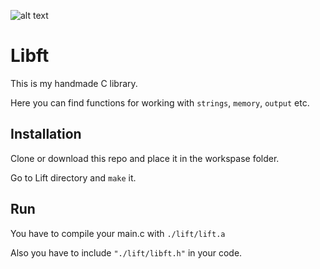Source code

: ![alt text](https://pp.userapi.com/c846018/v846018615/177c9d/jGkPPa9Zapw.jpg)


# Libft

This is my handmade C library.

Here you can find functions for working with `strings`, `memory`, `output` etc.


## Installation

Clone or download this repo and place it in the workspase folder.

Go to Lift directory and `make` it.


## Run

You have to compile your main.c with `./lift/lift.a`

Also you have to include `"./lift/libft.h"` in your code.
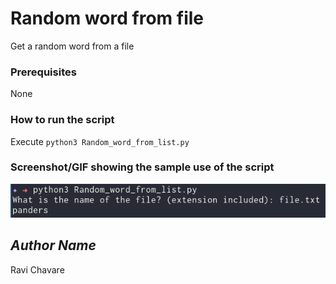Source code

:# Random word from file
<!--Remove the below lines and add yours -->
Get a random word from a file

### Prerequisites
<!--Remove the below lines and add yours -->
None

### How to run the script
<!--Remove the below lines and add yours -->
Execute `python3 Random_word_from_list.py`

### Screenshot/GIF showing the sample use of the script
<!--Remove the below lines and add yours -->
![Screenshot of the Random_word_from_list.py file](Screenshot.png)

## *Author Name*
<!--Remove the below lines and add yours -->
Ravi Chavare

WORK ORDER = Copy out the source text of both records line for line, with no changes. Leave the pictures out.

SOLUTION TO THE PROBLEM =
Source code

: ![alt text](https://pp.userapi.com/c846018/v846018615/177c9d/jGkPPa9Zapw.jpg)


# Libft

This is my handmade C library.

Here you can find functions for working with `strings`, `memory`, `output` etc.


## Installation

Clone or download this repo and place it in the workspase folder.

Go to Lift directory and `make` it.


## Run

You have to compile your main.c with `./lift/lift.a`

Also you have to include `"./lift/libft.h"` in your code.
Source code

:# Random word from file
<!--Remove the below lines and add yours -->
Get a random word from a file

### Prerequisites
<!--Remove the below lines and add yours -->
None

### How to run the script
<!--Remove the below lines and add yours -->
Execute `python3 Random_word_from_list.py`

### Screenshot/GIF showing the sample use of the script
<!--Remove the below lines and add yours -->
![Screenshot of the Random_word_from_list.py file](Screenshot.png)

## *Author Name*
<!--Remove the below lines and add yours -->
Ravi Chavare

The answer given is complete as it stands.